Some Muslim women have devised a standard nikahnama (marriage contract) strictly within the Shari'ah framework and given to the Muslim personal law board a couple of years ago so that Muslim women do not face such situations. Since marriage in Islam is a contract such nikahnama is perfectly valid and was approved by a great 'alim like Maulana Ashraf Thanavi. But the personal board is hesitating to implement it. If implemented, it can give a lot of relief to Muslim women. This is very modest piece of reform (in fact it is really not any reform or change but only a modicum of relief to suffering women) but the personal board is hesitating in implementing even this.
All 'ulama agree that pronouncing triple talaq in one sitting is bid'ah (innovation) and that bid'ah is sin and yet this sinful practice is enforced in the name of divine law. In fact tripe talaq indeed is a great sin as it so unjust and oppressive for women. Every possible attempt should be made to eradicate this sinful practice from our society. The 'ulama who are guardians of Islamic law should play a leading role in this matter. I have had discussions with many 'ulama who privately agree that this form of divorce should be abolished but do not have courage to say so publicly.
The Personal Law Board should at least launch an awareness movement educating Muslim men about desisting from this sinful form of divorce and resort to the Qur'anic form of divorce as clearly spelt out. I am not aware of any such awareness movement. The Muslim men are Islamically illiterate and do not even know that triple divorce on the spot is a sinful form of divorce and the Holy Prophet has strongly disapproved of this form of divorce. If the members of the Personal Law Board do not have the courage to abolish this form of divorce, they should at least have the courage to launch an awareness movement among Muslim men and appeal to them not to resort to it.
Maulana Ashraf Thanvi and others had taken a bold step in 1939 and drafted the Dissolution of Muslim Marriage Act, which gave great relief to suffering women. Can the members of Muslim personal law board not show such wisdom and draft a comprehensive law codifying the Muslim personal law on the lines of the 1939 Act? It will give great and much needed relief to Muslim women.

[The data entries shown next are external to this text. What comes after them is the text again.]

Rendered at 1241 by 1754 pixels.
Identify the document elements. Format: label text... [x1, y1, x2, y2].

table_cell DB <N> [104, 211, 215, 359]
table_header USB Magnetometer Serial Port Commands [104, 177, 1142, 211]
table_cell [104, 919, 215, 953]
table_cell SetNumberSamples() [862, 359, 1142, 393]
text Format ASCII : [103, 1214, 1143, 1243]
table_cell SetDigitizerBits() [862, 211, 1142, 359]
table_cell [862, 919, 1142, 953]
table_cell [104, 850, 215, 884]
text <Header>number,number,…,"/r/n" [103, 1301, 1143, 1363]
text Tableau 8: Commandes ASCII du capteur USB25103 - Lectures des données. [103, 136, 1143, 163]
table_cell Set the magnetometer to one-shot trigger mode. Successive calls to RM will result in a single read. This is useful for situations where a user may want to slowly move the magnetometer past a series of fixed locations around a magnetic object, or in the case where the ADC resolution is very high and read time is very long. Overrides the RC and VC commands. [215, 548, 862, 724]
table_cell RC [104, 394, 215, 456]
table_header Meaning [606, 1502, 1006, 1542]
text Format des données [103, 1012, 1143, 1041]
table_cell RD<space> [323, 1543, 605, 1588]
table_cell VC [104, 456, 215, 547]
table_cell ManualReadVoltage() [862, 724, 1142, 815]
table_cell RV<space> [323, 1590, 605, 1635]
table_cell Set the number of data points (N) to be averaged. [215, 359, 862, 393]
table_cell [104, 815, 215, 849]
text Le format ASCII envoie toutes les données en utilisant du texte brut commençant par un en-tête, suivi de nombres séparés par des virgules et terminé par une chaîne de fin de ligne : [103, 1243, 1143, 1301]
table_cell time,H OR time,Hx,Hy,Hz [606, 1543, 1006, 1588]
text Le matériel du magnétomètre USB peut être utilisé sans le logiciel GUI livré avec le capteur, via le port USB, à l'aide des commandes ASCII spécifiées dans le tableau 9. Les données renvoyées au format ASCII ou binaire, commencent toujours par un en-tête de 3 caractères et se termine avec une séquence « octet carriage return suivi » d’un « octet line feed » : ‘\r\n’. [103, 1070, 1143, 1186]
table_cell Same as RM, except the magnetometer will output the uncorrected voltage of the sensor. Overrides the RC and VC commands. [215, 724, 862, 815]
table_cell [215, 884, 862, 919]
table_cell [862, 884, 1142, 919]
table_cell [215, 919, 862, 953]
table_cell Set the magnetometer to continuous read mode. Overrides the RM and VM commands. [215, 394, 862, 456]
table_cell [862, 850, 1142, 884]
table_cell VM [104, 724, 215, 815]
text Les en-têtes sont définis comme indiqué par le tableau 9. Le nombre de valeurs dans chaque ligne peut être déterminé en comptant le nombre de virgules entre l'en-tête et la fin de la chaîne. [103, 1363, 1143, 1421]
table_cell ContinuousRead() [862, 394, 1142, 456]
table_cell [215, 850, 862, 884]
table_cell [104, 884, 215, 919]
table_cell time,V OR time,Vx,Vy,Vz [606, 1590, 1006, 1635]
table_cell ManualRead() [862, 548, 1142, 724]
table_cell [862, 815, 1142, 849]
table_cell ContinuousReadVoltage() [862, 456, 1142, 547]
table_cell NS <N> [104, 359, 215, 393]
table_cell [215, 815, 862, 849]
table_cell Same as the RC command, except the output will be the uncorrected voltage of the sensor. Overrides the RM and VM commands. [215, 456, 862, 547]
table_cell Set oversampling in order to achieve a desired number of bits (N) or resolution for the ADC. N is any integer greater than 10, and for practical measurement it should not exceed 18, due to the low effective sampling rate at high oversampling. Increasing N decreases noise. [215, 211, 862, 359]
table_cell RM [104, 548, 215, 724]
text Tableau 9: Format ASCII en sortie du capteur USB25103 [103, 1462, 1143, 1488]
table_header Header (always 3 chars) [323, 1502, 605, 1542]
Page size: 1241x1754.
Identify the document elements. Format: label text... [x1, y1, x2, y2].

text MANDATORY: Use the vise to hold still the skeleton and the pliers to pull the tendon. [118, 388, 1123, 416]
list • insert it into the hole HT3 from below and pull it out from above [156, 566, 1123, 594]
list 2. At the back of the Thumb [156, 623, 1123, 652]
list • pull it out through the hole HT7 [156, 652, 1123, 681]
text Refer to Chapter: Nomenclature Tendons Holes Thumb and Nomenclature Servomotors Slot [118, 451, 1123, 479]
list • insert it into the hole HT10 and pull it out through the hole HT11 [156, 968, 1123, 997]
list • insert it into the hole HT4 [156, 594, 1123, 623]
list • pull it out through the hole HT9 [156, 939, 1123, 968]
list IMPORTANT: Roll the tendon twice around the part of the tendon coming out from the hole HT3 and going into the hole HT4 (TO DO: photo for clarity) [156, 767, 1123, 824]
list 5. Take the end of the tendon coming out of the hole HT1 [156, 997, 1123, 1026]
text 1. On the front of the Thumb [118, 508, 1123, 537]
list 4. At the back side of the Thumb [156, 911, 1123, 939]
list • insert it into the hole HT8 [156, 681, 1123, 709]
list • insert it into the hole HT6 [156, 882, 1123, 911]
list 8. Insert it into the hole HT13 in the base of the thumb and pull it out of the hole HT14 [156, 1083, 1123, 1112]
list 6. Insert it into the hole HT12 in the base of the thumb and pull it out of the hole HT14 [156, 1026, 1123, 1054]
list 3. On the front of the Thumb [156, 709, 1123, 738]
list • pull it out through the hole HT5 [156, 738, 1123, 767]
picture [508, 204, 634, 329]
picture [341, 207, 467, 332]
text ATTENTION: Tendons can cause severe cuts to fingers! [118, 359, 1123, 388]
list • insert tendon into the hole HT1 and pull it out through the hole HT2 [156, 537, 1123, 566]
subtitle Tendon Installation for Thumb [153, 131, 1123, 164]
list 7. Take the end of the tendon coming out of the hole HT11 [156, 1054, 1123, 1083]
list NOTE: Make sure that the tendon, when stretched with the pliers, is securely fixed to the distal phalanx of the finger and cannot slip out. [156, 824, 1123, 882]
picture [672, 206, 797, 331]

However, there is no such sign of codifying the Muslim personal law and suffering of Muslim women continues. If Maulana Ashraf Thanvi and others could take such bold step way back in 1939, why can't our 'ulama in the 21st century take such a step? This will be not only in keeping with the true spirit of Islam but will also go a long way in improving the image of Islam in India. It is due to such un-Qur'anic practices that image of Islam has suffered and the demand for Uniform Civil Code surfaces.
The Islamic law is most progressive and in fact should become a model law for all others if our orthodox 'ulama care to understand and implement it in its true spirit. Maulavi Mumtaz Ali Khan, Maulavi Chiragh Ali, Justice Ameer Ali and others pleaded for reforms in the late 19th and early twentieth century but nothing has happened so far.
Now is it for Muslim women to acquaint themselves thoroughly with Islamic law and launch a movement for reform and change. Women in all Muslim countries have struggled for change and succeeded. Now, as referred to above, even women in the most conservative Saudi society have begun to assert themselves. It is, therefore, high time that Muslim women in democratic society like that of India struggle for reform within the Qur'anic frame-work and win their rights guaranteed by the scripture.
That seems to be the only way left for them. Progressive and believing Muslim men should also come forward and support such movement for reform.